(摘录原文)
☆ ☆ ☆ ☆

从城市维度的数据可以看到，北京在4月24日当天的日活实际占整体日活比例为0.0772，按照历史数据预测的话占比为0.0378，北京当天的波动占整体日活的波动为29.20%，结合近期疫情情况推测主要由于北京近期疫情反复造成的业务波动。

4.3 Adtributor根因分析hive实现核心代码

这里以地区维度为例看如何在hive中实现。其中j计算s散度用到的预测值以及差异计算相对指标都用上周同期数据即前7天数据，这个基准值可根据需要进行调整。

-- 1.各地区每日指标
drop table db.area_cnt;
create table db.area_cntstored as parquet as  
select area_name area_name
, count(1) cnt --单量
, count(distinct user_id) user_num -- 用户数
, inc_day
from db.area_dtl t
where inc_day >= replace(date_sub('${lastday}', 15), '-', '')
and  inc_day <= replace('${lastday}', '-', '')

☆ ☆ ☆ ☆

(给定各行)

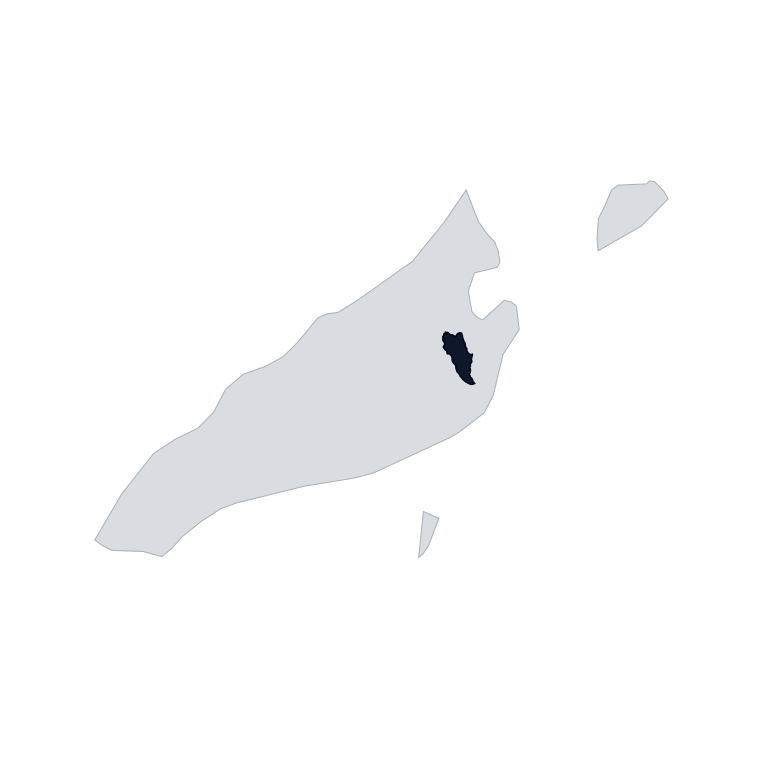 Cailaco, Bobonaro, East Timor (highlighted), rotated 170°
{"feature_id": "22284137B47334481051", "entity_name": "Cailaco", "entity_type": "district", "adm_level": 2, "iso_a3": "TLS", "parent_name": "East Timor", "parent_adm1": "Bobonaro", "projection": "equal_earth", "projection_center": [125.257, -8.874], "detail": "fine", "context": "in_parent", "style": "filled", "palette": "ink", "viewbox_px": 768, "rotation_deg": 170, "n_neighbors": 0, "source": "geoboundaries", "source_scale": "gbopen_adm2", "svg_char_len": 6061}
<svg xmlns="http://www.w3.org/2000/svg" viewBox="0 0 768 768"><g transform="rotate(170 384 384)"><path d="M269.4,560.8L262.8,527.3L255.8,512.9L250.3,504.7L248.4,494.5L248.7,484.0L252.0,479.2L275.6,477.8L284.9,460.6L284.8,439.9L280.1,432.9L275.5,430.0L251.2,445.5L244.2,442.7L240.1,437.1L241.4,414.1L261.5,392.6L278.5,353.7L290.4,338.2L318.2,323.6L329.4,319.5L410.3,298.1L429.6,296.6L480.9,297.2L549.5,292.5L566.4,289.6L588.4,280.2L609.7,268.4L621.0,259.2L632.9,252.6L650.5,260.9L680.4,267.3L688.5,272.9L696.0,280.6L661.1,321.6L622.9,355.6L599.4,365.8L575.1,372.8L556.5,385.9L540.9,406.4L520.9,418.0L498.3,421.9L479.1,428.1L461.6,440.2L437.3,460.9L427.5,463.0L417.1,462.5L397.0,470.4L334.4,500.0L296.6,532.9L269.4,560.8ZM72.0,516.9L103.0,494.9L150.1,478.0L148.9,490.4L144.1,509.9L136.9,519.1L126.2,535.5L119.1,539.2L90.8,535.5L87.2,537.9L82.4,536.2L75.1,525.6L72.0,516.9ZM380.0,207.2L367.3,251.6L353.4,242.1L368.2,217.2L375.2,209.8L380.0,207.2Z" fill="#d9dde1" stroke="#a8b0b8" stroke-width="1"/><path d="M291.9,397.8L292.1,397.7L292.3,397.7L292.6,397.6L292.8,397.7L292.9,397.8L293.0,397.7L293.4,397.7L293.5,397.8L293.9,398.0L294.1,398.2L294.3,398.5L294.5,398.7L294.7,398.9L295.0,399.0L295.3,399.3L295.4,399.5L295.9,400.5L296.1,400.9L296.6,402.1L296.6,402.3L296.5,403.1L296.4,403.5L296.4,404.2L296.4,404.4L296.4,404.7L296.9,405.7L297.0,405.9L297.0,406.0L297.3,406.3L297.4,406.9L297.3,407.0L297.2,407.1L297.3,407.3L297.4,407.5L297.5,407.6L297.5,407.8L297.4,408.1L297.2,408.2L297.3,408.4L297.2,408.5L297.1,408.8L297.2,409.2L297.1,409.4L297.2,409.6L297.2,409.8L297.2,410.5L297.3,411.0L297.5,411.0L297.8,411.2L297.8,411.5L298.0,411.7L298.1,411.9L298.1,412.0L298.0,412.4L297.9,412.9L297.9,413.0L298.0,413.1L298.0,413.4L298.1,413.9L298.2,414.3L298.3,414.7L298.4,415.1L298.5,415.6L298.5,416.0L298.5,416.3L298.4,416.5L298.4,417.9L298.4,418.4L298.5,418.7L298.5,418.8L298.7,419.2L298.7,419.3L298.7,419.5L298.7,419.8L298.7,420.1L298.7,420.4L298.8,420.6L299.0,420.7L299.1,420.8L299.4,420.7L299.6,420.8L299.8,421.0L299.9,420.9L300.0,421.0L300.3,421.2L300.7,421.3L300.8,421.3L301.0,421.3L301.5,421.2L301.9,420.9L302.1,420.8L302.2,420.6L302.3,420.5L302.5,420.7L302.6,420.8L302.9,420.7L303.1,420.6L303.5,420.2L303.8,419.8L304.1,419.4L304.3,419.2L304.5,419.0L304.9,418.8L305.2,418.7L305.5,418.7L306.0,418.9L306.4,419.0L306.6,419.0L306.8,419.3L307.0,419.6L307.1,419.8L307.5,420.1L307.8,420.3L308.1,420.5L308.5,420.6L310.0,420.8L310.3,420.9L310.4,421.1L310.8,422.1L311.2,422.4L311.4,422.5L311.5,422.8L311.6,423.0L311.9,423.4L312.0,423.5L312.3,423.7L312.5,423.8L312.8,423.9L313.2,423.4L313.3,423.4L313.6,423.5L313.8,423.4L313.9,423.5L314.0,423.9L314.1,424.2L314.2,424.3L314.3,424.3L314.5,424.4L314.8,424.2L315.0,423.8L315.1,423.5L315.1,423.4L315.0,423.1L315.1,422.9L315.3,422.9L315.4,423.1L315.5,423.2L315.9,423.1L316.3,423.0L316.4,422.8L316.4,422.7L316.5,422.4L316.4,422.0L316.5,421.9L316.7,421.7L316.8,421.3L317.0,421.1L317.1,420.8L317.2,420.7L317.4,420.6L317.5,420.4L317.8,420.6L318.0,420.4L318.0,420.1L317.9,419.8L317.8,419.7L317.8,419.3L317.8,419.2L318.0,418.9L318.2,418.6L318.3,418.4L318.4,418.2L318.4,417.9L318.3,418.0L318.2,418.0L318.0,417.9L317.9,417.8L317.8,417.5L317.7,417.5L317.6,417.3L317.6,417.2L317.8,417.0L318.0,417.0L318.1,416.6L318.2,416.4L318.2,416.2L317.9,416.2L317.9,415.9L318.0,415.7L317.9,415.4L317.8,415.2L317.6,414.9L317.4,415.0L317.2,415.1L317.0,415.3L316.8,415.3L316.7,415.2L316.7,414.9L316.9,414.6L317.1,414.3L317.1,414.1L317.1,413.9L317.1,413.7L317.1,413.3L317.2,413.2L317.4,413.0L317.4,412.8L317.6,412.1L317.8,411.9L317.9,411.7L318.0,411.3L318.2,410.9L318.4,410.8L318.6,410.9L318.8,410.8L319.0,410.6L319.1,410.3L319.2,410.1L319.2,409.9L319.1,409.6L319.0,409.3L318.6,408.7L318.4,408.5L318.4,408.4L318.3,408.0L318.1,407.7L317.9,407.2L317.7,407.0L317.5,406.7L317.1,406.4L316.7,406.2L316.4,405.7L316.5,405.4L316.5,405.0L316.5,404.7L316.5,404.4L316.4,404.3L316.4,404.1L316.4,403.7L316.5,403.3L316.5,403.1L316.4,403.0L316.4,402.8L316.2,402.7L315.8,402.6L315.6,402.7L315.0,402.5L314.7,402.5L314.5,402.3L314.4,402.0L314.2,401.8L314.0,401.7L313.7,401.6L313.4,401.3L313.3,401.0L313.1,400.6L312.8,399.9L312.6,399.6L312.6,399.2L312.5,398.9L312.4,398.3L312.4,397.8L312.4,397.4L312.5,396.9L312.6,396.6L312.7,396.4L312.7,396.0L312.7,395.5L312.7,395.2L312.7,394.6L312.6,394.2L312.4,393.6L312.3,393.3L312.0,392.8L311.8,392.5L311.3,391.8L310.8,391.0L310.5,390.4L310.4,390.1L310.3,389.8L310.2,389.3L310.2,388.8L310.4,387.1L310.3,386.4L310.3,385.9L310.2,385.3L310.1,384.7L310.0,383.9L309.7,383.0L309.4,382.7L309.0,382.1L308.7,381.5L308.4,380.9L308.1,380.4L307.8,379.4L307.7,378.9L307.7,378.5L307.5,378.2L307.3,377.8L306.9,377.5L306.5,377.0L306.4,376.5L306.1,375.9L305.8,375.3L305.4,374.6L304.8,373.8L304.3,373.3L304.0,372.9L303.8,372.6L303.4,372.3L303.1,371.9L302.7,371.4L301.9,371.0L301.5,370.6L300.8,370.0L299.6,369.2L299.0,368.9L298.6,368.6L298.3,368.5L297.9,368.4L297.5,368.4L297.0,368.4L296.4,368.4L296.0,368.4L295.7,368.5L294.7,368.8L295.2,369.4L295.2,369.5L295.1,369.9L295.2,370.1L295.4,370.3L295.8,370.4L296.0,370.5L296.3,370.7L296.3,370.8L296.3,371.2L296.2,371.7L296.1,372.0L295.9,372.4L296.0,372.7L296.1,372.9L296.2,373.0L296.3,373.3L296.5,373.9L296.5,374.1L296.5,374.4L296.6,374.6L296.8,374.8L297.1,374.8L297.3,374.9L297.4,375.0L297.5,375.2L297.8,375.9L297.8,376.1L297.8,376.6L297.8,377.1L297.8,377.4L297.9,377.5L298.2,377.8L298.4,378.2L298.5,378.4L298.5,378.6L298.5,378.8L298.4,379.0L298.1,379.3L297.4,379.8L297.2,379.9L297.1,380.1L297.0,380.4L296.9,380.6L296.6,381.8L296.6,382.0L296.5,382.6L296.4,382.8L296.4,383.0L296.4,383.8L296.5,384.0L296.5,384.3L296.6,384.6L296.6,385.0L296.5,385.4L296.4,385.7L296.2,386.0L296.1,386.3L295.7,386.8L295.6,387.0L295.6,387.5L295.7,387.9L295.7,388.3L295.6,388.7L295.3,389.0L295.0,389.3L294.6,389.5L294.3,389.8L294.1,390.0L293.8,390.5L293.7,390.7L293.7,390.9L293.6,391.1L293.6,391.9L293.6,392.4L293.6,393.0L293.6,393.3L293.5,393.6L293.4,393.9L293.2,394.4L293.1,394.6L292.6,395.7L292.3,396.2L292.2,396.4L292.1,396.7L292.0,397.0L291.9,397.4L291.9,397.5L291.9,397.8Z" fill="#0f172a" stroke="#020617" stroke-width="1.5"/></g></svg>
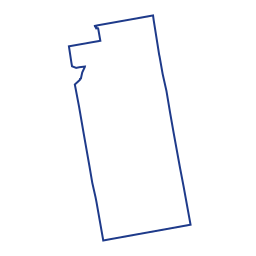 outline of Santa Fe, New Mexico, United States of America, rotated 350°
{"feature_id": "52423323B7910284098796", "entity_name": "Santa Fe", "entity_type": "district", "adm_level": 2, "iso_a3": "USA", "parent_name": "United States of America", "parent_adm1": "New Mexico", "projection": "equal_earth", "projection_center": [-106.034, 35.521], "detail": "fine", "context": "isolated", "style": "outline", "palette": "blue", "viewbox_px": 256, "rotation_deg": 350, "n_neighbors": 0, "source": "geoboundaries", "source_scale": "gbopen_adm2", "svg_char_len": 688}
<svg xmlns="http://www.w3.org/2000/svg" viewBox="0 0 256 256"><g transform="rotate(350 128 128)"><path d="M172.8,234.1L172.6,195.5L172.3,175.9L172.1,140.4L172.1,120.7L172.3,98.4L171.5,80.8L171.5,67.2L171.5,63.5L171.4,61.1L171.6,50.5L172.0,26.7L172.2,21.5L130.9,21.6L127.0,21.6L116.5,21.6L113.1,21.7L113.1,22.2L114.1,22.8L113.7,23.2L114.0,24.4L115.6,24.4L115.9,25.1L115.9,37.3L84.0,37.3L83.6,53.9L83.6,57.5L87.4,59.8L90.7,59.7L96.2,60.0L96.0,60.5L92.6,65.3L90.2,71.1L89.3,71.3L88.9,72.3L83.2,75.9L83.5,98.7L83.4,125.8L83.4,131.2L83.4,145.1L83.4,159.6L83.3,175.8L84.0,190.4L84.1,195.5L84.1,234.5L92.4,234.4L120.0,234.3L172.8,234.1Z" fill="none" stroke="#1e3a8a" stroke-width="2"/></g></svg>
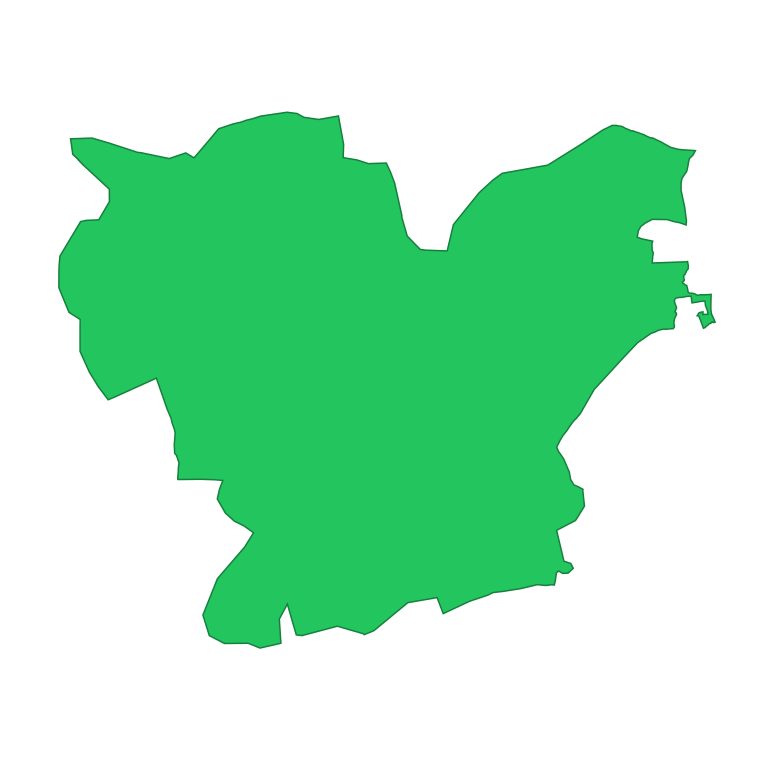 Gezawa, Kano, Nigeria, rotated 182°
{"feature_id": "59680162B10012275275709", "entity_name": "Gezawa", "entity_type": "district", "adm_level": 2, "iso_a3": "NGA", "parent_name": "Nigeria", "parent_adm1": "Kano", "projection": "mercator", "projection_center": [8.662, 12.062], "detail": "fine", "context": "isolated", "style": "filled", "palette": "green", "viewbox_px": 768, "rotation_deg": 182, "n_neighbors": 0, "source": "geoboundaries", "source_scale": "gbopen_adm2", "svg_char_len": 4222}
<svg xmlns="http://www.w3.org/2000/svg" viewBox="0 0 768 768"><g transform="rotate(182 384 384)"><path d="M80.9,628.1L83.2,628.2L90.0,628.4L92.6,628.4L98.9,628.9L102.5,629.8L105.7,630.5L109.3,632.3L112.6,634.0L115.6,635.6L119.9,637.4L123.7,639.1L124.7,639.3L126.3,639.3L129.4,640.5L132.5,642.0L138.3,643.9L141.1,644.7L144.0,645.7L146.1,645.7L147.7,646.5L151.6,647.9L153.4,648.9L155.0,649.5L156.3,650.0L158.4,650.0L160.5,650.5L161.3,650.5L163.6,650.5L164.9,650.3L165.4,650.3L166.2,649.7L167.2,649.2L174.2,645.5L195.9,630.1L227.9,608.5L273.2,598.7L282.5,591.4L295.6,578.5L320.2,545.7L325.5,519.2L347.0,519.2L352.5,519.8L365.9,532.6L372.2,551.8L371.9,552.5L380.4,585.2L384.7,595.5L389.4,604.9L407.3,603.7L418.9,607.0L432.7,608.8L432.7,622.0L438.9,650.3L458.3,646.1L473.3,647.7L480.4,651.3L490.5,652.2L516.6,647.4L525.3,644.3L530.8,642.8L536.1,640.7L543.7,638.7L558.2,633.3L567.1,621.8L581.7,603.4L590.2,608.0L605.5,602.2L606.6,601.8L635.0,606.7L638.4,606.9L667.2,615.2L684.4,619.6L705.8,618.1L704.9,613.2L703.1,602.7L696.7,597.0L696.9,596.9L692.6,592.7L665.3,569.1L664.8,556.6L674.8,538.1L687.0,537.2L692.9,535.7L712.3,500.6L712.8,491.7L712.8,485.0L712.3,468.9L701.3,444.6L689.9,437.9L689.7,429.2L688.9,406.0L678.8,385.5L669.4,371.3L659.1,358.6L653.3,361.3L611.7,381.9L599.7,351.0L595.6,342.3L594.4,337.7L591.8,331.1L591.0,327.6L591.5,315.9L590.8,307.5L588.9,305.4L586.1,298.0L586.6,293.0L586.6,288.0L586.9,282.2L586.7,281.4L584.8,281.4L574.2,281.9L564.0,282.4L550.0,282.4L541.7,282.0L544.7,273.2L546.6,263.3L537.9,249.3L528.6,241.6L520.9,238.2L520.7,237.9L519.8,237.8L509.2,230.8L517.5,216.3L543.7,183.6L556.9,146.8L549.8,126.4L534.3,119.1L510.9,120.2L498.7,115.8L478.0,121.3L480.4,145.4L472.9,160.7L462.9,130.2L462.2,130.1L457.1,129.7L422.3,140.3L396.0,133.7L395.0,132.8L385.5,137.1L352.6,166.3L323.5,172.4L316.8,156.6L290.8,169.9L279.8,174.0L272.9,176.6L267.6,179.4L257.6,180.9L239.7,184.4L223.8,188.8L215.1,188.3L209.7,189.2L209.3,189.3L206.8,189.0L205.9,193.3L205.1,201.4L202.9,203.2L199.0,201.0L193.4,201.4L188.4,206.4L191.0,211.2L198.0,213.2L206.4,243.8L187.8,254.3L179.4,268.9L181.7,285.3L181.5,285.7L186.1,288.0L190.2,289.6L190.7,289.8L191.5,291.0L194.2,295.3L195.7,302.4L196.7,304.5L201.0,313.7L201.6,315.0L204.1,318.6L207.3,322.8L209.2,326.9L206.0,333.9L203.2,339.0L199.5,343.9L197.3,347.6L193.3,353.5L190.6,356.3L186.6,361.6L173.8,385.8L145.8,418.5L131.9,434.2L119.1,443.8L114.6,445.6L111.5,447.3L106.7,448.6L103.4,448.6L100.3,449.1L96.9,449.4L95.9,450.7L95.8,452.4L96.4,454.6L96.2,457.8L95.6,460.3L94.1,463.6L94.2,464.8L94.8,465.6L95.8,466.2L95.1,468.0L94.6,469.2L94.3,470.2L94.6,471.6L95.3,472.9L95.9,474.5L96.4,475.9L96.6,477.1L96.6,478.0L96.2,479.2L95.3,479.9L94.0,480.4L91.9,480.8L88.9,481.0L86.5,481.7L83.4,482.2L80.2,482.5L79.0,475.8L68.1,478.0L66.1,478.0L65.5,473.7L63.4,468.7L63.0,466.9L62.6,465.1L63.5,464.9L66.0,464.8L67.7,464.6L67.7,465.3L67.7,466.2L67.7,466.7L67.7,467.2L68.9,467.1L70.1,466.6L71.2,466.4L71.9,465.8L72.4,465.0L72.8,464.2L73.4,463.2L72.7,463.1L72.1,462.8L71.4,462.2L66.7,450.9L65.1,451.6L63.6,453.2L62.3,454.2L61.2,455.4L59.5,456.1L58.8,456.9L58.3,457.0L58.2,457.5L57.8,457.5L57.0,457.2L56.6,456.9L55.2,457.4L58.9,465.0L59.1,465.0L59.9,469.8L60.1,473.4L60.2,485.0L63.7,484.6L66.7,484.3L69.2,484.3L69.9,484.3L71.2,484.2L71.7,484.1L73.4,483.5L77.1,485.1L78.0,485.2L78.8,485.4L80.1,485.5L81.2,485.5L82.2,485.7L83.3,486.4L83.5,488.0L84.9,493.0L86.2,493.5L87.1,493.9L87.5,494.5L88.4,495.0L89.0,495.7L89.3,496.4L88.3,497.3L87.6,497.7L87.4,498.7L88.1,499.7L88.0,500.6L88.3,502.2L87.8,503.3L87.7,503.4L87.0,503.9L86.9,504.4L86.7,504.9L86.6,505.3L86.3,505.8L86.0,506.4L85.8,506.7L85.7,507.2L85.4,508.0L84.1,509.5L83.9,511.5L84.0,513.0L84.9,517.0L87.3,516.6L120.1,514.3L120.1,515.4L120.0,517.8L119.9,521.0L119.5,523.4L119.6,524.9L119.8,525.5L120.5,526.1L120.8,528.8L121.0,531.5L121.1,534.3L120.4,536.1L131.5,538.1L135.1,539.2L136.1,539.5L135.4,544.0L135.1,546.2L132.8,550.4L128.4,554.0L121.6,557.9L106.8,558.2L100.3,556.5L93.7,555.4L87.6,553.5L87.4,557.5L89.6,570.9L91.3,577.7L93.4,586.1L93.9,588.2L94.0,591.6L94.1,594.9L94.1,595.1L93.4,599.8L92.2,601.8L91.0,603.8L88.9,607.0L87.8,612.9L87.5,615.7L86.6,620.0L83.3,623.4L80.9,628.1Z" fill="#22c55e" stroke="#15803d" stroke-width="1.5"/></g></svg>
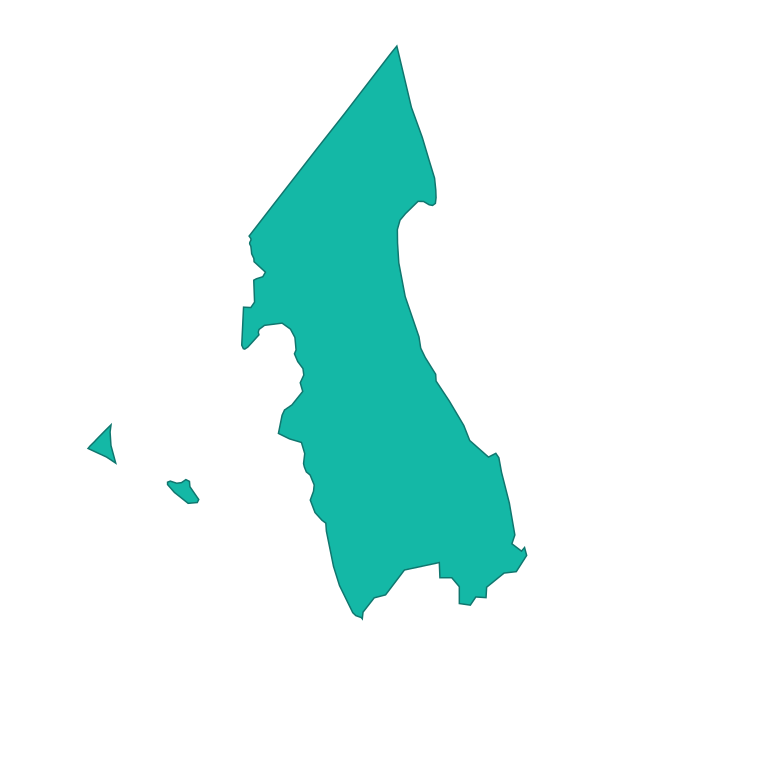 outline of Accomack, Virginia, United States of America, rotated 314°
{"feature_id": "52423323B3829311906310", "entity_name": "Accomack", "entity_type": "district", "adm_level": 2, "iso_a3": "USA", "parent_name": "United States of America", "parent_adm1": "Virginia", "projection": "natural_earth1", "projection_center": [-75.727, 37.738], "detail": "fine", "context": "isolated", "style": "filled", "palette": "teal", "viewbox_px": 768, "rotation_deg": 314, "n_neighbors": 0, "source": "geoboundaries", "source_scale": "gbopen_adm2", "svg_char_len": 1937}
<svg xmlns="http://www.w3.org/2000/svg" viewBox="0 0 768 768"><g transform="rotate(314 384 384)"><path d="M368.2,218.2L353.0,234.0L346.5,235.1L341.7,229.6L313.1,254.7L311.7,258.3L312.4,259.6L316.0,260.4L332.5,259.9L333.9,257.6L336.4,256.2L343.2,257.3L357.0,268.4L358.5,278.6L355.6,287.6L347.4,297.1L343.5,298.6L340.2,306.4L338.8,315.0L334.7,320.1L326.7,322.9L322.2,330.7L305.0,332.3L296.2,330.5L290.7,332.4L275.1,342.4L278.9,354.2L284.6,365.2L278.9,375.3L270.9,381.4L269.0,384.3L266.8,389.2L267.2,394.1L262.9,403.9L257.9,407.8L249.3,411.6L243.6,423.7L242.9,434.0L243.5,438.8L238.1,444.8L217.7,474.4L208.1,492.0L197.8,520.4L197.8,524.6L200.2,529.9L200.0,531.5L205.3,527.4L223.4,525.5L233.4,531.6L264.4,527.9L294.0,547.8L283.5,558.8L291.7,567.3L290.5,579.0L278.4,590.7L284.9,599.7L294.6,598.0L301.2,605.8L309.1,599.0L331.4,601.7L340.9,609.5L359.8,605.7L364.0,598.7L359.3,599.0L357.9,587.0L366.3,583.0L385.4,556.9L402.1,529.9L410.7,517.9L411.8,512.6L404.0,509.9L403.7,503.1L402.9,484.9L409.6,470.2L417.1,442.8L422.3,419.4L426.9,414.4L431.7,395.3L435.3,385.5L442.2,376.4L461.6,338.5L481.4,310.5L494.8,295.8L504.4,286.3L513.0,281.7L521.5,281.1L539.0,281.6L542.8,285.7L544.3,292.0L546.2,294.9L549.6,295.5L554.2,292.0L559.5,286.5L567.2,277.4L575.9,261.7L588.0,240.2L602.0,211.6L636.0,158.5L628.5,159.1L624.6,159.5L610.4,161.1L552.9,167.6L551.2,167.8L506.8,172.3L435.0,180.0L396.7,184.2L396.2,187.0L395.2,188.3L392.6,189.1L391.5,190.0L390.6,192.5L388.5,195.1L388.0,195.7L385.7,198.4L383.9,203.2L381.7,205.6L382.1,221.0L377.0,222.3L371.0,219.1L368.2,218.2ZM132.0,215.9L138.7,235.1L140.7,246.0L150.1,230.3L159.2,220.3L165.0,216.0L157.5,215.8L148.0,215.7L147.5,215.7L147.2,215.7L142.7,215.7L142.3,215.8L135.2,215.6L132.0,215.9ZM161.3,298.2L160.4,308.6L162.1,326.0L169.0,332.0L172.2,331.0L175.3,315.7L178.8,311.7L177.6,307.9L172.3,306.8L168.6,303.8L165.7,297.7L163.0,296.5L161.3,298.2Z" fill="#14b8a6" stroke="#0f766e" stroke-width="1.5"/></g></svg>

☆ ☆ ☆ ☆

(任务要求) 将上文关于Adtributor根因分析的摘录中从“从城市维度的数据可以看到，北”起、到“个基准值可根据需要进行调整。”止（两端都包括在内）的部分一字不差地抄写出来。

(练习作答)
从城市维度的数据可以看到，北京在4月24日当天的日活实际占整体日活比例为0.0772，按照历史数据预测的话占比为0.0378，北京当天的波动占整体日活的波动为29.20%，结合近期疫情情况推测主要由于北京近期疫情反复造成的业务波动。

4.3 Adtributor根因分析hive实现核心代码

这里以地区维度为例看如何在hive中实现。其中j计算s散度用到的预测值以及差异计算相对指标都用上周同期数据即前7天数据，这个基准值可根据需要进行调整。